I have a dataframe column which is comprised of strings. I also have a list of substrings. For every substring, I want to test it against each string in the dataframe column, returning True if the substring is in the string. The following works but is very slow.
import pandas as pd
import time
t0 = time.time()
df = pd.DataFrame({
'FullName': ['C:/historical Dog analysis/Digger.doc', 'C:/historical Dog analysis/Roscoe.doc', 'C:/2024/Budgie requests/pipsqueak.csv', 'C:/text4.doc', 'C:/text5.doc'],
})
new_columns = {"_Outreach/Website design": (df['FullName'].str.contains("/historical Dog analysis/|"\
"/Budgie requests/|"\
"Dog analysis/best practices",case=False))
}
new_df = pd.DataFrame(new_columns)
df = pd.concat([df, new_df], axis=1).reindex(df.index)
t1 = time.time()
print(t1-t0)
print(df)
In an effort to find a faster approach, I tried isin. But it only appears to work when matching string to string, not string to substring.
t0 = time.time()
df = pd.DataFrame({
'FullName': ['C:/historical Dog analysis/Digger.doc', 'C:/historical Dog analysis/Roscoe.doc', 'C:/2024/Budgie requests/pipsqueak.csv', 'C:/text4.doc', 'C:/text5.doc'],
})
#works, but not useful because requires full string match
new_columns = df["FullName"].isin(["C:/historical Dog analysis/Digger.doc","C:/2024/Budgie requests/pipsqueak.csv"])

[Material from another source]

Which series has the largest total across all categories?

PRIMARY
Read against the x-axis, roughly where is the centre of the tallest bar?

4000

#doesn't work (Returns a list of FALSE in next column)
# new_columns = df["FullName"].isin([".*/historical Dog analysis/.*"])

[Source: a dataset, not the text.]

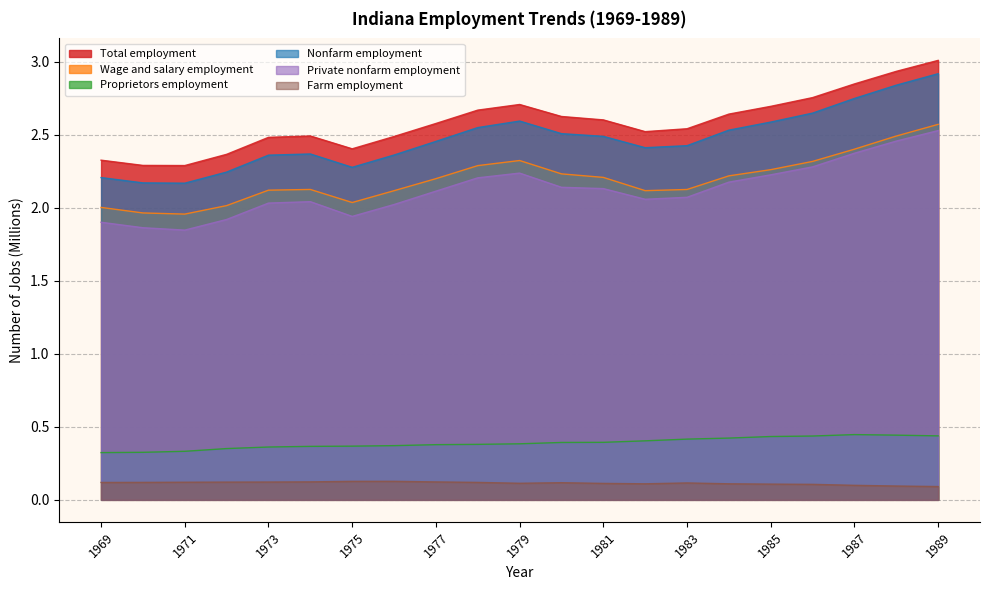

How many categories are shown in the chart?

21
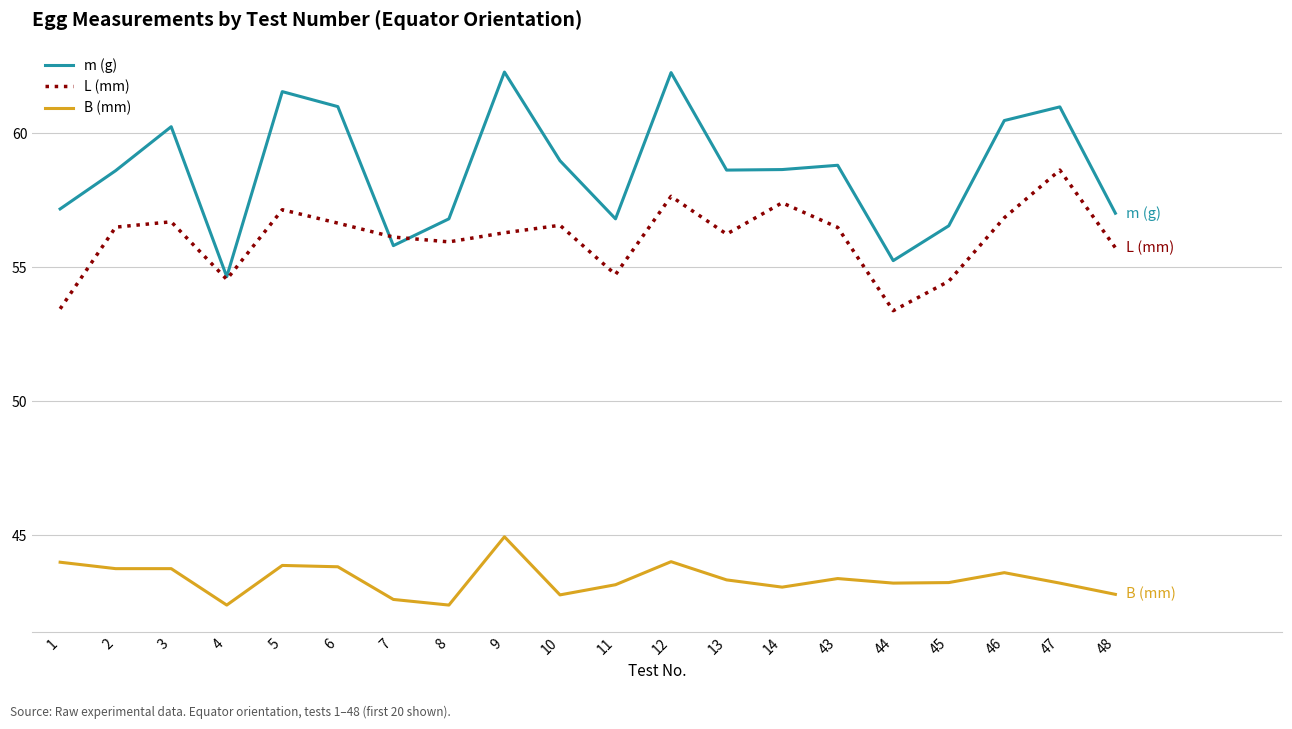

What is the minimum value for B (mm)?

42.4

new_df = pd.DataFrame(new_columns)
df = pd.concat([df, new_df], axis=1).reindex(df.index)
t1 = time.time()
print(t1-t0)
print(df)
I also tried filter, but it seems that it can only take one substring input at a time.
col_one_list = df['FullName'].tolist()
#doesn't work:TypeError: 'in <string>' requires string as left operand, not list
# b = ["/historical Dog analysis/","/Budgie requests/"]
#doesn't work: TypeError: unsupported operand type(s) for |: 'str' and 'str'
# b = ("/historical Dog analysis/"|"/Budgie requests/")
#works, but can only search one substring at a time
b = "/historical Dog analysis/"
new_columns = list(filter(lambda x: b in x, col_one_list))
print(new_columns)
new_df = pd.DataFrame(new_columns)
df = pd.concat([df, new_df], axis=1).reindex(df.index)
t1 = time.time()
print(t1-t0)
print(df)
Does anyone know a fast way to match a list of substrings to strings?